Speaker: [00:00:00] Hi everyone, and welcome back to kind of a big deal. How do you introduce one of the most important people in your life, someone who's been your work spouse, your bestie, your family? Michelle SCO and I met as colleagues at a venture-backed social impact technology company, drinking from a fire hose building as we went, but somewhere between the endless one-pagers and the mission-driven.

We went from coworkers to the best of friends. Michelle is one of the most grounded, centered leaders. I know the kind of person who can jump into the deep end without a life preserver and somehow make everyone around them feel steadier too. An Enneagram eight, a former college gymnast, a parent, a partner, and someone who's true north just shines through in everything they do.

We talk about what it means to lead through uncertainty, how to know when to pause instead of push, and the legacy we're building. Not just in our work, but in how we love the people in our lives. This one's close to my heart. Let's dive in.

Speaker 3: [00:01:00] Hi, Michelle. Kristen, it's so good to see you and your gorgeous background. Thank you. So I remember when you first put that up and I was like, that looks amazing. It's my favorite background ever. It feels like probably the most talked about virtual meeting, uh, story and everything. Everyone always wants to know if it's real.

Speaker 4: Mm-hmm. Um, or how they get it, but is indeed real? You too can hang wallpaper. Yeah. It's also just the way it's like perfectly framed. It's funny, it, I always touch it so that people know it's real though. It's not your green screen behind you. Um, I'm so happy that you're here. We, um, both of us have sent our little ones off.

Speaker 3: Well, you with a not so little one anymore, but two kiddos off to their first day of school this morning. So. Some feels are happening. Who knows if we'll get through this whole chat without a tear or two. We're gonna do our best [00:02:00] big feels sitting right at the surface. Yes. We always talk about like when it feels like it's just right under the chest and you're like, okay, do I breathe through it or do I just let it flow?

I don't know. Like the next door we'll tell, we'll see. I've been thinking about this when I wrote myself some notes. I was trying to figure out how do you introduce one of the most important people in your life? Like I feel, you know, you contain so much for me as it relates to. Both a former colleague and a friend.

So I'm gonna do my very best, um, to, to do this and give you the flowers you deserve. We met a little over five years ago, which, uh, is wild to think about. It feels like I've either known you forever or we have been in each other's lives in some way, which we may have been, but we just didn't know it.

'cause we both lived in San Francisco. San Francisco, yes. Frequent in the same places, but never ran into each other. But maybe we did. We just didn't know [00:03:00] it. Yeah. Um, my awkwardness somehow managed to break the ice and one of our first work meetings and we went from colleagues to workspaces to besties.

_Stated problem A:_ Rewrite the stretch of the podcast transcript from "We went from coworkers" through "Let's dive in.", substituting "swimmer" for "gymnast".
_Stated problem B:_ Proceed with the podcast transcript, writing what comes after its final sentence.
The records below come from a separate source with no connection to the podcast transcript.

_Extracted data:_
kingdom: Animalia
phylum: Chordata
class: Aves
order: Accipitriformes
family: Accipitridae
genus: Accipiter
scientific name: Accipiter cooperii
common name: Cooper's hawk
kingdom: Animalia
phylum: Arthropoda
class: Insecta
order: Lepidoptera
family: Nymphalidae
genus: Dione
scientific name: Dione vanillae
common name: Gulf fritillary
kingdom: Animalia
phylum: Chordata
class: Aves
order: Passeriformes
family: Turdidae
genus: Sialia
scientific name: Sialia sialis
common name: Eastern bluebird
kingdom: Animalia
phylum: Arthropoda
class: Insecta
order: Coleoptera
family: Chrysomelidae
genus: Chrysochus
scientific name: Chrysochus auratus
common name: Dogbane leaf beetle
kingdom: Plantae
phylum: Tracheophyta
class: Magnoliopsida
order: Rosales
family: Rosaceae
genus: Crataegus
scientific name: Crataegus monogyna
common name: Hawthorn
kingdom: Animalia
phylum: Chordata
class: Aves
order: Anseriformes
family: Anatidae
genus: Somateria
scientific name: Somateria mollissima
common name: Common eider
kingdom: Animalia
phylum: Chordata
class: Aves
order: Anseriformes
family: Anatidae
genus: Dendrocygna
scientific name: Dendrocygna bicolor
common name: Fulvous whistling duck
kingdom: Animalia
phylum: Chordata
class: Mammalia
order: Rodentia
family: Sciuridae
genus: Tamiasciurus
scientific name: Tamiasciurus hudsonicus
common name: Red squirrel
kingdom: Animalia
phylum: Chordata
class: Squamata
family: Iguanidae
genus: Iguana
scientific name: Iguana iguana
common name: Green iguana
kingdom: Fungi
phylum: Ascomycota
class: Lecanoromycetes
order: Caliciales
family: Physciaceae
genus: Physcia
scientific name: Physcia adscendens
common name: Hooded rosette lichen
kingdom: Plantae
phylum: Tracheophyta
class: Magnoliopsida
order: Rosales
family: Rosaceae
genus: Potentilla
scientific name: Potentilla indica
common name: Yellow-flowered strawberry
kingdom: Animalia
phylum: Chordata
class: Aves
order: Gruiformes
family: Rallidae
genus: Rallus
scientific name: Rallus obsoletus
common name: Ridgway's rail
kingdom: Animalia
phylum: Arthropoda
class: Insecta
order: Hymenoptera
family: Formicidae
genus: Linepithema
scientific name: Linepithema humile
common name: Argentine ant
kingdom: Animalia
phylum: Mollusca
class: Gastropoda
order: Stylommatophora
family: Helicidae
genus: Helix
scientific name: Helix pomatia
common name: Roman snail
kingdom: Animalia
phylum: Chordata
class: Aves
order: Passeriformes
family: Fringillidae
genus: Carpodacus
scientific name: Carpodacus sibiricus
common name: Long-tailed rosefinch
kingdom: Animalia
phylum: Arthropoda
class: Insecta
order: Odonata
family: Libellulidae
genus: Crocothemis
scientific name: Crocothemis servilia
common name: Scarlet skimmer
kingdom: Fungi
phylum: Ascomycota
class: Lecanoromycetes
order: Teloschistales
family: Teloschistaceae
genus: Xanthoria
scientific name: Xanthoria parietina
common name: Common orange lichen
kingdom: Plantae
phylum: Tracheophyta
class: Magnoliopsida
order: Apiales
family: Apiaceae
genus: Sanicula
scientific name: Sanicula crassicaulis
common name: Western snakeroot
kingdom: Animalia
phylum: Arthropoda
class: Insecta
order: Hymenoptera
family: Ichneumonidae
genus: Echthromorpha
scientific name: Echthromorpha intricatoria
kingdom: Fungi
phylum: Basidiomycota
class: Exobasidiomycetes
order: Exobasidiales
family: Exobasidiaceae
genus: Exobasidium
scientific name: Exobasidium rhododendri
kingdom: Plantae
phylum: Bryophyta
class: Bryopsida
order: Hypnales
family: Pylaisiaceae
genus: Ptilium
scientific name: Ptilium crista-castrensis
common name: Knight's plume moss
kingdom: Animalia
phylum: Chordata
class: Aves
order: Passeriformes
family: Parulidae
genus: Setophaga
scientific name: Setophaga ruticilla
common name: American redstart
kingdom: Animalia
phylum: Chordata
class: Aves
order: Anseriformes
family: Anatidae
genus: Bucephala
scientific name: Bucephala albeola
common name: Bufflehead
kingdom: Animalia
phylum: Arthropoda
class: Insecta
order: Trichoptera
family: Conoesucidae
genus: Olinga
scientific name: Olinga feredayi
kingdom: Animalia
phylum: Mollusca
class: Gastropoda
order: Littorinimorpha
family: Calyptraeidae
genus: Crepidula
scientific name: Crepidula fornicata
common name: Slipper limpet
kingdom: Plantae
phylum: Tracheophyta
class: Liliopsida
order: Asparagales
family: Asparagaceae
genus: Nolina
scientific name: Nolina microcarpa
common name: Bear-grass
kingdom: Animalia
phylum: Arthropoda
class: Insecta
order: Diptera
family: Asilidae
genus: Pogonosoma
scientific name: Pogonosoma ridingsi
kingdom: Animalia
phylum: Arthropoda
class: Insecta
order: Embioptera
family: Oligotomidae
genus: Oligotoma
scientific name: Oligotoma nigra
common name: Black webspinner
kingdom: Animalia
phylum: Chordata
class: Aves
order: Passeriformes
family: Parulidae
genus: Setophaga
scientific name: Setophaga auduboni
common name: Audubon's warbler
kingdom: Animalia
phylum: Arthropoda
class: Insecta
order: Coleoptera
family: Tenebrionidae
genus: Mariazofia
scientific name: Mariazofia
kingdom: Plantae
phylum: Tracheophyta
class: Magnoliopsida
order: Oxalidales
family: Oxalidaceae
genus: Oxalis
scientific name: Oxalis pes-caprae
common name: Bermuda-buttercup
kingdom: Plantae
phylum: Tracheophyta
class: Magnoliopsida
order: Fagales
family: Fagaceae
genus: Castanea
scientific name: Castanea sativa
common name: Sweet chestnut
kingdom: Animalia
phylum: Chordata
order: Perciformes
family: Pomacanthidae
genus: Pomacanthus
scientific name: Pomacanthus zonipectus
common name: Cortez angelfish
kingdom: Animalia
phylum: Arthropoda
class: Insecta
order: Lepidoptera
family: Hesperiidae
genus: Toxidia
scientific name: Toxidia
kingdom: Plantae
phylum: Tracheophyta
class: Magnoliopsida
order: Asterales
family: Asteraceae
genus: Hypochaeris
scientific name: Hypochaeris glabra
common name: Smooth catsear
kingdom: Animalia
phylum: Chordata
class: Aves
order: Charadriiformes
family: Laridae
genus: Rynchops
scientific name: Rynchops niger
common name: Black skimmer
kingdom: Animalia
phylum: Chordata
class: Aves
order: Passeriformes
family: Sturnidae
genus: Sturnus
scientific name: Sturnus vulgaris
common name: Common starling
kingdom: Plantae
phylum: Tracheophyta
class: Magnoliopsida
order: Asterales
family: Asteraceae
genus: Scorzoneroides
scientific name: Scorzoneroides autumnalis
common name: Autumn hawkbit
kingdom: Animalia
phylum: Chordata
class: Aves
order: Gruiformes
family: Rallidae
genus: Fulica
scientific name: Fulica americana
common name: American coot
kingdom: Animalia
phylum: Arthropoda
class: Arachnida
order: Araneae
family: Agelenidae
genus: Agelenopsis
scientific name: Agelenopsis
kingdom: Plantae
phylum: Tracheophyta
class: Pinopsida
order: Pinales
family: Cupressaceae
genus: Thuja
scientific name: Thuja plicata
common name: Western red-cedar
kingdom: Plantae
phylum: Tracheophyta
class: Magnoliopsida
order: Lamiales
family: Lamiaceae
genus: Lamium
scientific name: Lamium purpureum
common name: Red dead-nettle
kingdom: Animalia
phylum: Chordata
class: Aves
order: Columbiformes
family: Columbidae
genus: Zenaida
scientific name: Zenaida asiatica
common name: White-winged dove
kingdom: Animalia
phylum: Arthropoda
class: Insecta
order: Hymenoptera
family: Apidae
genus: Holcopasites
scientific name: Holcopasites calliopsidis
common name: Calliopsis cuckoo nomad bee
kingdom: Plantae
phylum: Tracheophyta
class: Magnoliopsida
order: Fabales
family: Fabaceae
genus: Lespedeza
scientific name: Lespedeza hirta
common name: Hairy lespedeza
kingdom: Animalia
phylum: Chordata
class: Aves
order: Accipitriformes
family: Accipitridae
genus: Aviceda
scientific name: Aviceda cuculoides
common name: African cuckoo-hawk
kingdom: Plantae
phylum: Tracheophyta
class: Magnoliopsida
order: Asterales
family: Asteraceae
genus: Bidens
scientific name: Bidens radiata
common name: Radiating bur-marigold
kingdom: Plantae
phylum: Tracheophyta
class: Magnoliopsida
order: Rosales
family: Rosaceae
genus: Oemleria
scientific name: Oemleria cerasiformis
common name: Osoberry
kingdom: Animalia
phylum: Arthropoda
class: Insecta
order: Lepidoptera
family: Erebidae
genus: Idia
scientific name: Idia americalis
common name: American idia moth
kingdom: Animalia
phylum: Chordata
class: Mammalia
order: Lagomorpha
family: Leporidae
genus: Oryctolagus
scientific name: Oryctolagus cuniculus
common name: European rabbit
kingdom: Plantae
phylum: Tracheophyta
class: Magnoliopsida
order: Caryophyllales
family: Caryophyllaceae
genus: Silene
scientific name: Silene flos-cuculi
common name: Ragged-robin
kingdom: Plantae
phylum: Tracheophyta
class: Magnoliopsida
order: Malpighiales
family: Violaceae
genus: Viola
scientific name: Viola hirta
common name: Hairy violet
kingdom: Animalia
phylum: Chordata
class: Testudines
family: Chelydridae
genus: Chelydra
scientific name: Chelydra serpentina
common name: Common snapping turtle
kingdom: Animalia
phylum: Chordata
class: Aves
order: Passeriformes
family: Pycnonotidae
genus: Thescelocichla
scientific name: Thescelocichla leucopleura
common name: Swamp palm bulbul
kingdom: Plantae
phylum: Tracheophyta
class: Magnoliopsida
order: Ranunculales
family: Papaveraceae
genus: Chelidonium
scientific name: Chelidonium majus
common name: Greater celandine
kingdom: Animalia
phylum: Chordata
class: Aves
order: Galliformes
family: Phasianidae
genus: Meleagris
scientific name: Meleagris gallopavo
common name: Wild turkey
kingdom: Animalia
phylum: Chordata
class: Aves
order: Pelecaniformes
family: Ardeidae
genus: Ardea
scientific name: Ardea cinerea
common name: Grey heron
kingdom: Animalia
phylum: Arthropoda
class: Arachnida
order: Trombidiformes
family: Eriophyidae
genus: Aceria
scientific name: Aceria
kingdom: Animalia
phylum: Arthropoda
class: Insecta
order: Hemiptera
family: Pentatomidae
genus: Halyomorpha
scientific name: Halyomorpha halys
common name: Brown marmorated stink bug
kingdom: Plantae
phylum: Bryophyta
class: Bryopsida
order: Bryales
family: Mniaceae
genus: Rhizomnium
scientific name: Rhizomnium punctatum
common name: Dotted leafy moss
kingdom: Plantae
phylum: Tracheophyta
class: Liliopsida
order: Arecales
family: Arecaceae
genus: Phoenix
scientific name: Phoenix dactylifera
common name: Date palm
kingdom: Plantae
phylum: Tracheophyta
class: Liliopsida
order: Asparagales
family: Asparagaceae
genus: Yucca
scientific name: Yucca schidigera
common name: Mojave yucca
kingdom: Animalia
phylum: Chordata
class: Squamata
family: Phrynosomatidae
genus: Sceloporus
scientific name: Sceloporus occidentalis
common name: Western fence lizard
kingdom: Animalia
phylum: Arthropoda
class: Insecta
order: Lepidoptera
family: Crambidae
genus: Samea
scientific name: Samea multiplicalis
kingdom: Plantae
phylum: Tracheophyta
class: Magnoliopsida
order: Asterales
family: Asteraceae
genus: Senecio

_Task result A:_
We went from coworkers to the best of friends. Michelle is one of the most grounded, centered leaders. I know the kind of person who can jump into the deep end without a life preserver and somehow make everyone around them feel steadier too. An Enneagram eight, a former college swimmer, a parent, a partner, and someone who's true north just shines through in everything they do.

We talk about what it means to lead through uncertainty, how to know when to pause instead of push, and the legacy we're building. Not just in our work, but in how we love the people in our lives. This one's close to my heart. Let's dive in.

_Task result B:_
And Michelle has now become someone that I just can't imagine my life without and is just one of the baddest badasses I know. It's like total boss. Embodiment of an Enneagram eight for those that know, know, uh, incredible leader, but with just this amazing ability to see right to the core of folks. And their true north shines through in both the work setting, but also who they are as a partner, as a parent, as a friend.

Um, and they've just been an inspiration to me in so many ways. And so I feel like Michelle's gonna just drop some wisdom bombs on everybody and everyone just needs to get ready. So, Michelle, welcome. Thank you. Uh, Nance, I feel like, I don't know if I should call you Kristen or Nance, um, but Thank you. [00:04:00] I feel like.

Speaker 4: There's, so, have you ever seen so many of the memes in the social world where so many of your besties don't know what you do? And so like, they wouldn't be able to like, introduce you in any realm other than like, you know, I, I know so and so this way, and what a gift to know you across so many pieces of our life that are important to the bulk of us, and have a deep understanding of who we are as parents, as partners, as people who care about work we spend our time doing in the workday.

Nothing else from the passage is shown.